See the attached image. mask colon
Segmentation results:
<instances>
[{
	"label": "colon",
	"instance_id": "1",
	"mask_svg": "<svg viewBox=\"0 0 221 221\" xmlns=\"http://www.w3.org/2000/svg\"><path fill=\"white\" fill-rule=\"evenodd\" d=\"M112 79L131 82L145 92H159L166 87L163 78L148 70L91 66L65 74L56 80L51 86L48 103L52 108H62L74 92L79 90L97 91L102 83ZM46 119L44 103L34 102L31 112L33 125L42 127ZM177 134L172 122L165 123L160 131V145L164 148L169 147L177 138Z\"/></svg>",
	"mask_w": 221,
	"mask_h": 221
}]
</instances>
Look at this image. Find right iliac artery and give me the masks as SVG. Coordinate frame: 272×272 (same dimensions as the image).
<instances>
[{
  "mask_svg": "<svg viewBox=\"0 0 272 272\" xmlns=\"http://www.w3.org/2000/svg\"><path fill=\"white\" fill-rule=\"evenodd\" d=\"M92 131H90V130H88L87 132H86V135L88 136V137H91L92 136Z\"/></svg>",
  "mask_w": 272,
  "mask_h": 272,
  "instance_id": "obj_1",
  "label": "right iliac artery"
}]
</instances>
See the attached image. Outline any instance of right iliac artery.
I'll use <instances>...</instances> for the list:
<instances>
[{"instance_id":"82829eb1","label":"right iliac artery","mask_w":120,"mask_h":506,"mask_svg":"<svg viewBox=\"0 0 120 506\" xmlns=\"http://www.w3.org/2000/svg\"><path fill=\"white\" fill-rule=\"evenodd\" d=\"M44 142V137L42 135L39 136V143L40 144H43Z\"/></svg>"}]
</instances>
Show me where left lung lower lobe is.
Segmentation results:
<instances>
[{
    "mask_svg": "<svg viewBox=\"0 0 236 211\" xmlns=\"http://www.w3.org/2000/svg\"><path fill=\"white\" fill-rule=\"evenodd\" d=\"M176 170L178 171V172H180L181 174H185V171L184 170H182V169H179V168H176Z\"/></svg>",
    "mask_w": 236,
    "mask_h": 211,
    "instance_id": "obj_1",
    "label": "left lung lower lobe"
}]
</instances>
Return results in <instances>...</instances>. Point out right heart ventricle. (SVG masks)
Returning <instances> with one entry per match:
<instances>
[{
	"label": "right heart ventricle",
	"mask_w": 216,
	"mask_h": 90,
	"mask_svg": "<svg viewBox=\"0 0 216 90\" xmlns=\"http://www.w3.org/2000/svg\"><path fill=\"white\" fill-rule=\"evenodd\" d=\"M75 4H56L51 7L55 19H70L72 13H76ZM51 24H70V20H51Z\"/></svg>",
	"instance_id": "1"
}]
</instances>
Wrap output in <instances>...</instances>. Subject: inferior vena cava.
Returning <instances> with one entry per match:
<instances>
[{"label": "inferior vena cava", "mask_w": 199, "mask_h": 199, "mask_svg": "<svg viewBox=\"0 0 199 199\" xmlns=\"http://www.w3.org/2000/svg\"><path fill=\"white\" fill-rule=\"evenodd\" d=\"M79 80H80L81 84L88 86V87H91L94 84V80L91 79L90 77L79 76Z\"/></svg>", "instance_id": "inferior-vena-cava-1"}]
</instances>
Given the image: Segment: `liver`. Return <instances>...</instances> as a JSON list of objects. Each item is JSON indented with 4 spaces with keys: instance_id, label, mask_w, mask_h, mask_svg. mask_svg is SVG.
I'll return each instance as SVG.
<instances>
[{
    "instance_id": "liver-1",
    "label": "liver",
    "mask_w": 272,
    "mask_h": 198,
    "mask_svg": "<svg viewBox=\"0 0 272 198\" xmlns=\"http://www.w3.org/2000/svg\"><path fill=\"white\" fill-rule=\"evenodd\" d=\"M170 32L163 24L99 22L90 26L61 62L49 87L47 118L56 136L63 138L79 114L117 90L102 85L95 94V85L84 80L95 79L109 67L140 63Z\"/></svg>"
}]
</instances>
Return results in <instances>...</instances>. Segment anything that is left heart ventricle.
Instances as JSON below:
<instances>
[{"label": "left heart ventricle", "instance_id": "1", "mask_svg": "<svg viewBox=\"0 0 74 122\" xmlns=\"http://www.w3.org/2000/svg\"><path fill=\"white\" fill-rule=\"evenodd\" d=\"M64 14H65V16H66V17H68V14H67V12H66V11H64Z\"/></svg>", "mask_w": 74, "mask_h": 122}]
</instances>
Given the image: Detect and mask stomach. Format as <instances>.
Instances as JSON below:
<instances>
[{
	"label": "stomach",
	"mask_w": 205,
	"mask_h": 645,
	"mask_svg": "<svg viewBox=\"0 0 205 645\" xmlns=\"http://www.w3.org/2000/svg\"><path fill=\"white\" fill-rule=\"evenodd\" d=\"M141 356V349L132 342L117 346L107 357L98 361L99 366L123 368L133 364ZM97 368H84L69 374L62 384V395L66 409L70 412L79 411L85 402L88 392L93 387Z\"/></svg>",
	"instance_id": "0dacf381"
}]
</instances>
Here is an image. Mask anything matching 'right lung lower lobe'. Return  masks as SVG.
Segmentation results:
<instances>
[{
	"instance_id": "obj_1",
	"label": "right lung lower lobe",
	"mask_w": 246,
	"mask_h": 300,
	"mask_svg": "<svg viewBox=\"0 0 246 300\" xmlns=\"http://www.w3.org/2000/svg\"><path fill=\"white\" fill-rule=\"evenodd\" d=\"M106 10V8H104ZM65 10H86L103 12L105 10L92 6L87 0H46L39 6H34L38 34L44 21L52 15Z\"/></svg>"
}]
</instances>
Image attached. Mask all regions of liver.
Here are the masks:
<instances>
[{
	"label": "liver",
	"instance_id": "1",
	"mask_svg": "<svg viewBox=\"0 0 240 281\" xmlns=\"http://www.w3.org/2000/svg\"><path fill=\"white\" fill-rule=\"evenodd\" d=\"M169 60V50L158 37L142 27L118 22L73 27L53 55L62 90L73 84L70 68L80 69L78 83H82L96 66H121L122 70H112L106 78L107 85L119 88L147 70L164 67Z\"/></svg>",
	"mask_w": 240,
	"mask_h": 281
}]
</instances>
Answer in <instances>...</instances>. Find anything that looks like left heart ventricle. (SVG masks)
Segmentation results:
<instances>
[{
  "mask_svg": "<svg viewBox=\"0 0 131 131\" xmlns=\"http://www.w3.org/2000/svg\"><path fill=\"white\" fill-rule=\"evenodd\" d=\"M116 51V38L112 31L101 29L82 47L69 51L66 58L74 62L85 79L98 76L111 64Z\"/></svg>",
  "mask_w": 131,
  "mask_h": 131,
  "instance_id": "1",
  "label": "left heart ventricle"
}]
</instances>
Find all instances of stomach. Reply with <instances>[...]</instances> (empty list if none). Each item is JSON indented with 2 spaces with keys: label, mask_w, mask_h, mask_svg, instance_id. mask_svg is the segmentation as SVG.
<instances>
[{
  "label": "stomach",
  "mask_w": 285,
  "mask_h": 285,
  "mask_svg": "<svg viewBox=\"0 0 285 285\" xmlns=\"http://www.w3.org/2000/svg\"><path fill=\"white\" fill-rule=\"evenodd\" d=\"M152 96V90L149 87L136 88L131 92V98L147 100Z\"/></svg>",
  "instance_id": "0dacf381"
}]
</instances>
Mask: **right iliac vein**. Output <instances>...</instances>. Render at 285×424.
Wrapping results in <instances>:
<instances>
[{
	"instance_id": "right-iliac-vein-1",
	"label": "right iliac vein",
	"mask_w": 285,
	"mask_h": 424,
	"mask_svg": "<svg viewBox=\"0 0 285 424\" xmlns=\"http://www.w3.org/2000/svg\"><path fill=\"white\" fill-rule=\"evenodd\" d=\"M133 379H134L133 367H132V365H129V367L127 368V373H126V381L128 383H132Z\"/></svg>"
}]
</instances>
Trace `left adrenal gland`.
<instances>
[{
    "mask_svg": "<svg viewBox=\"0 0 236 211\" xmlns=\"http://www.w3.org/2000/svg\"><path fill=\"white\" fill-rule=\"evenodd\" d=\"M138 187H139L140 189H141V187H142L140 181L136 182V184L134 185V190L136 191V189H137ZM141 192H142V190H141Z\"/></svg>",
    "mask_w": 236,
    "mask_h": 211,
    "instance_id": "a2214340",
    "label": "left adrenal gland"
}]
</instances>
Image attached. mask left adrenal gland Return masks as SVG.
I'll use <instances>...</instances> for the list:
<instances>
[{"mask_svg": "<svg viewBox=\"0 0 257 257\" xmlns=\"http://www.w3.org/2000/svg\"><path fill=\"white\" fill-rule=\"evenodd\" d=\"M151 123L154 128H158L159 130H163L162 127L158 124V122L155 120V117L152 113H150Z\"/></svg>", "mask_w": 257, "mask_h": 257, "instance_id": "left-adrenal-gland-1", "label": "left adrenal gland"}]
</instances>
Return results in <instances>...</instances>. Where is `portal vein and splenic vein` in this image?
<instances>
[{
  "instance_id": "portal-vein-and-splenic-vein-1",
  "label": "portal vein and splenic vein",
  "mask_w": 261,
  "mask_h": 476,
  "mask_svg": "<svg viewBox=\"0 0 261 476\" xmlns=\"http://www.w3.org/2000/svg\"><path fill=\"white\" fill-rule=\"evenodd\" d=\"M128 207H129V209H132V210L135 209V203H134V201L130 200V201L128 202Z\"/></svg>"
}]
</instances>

=====

List every line of the records that contains the string "portal", treating uppercase and lowercase as distinct.

Return results in <instances>...</instances>. Where is `portal vein and splenic vein` in this image?
  "instance_id": "portal-vein-and-splenic-vein-1",
  "label": "portal vein and splenic vein",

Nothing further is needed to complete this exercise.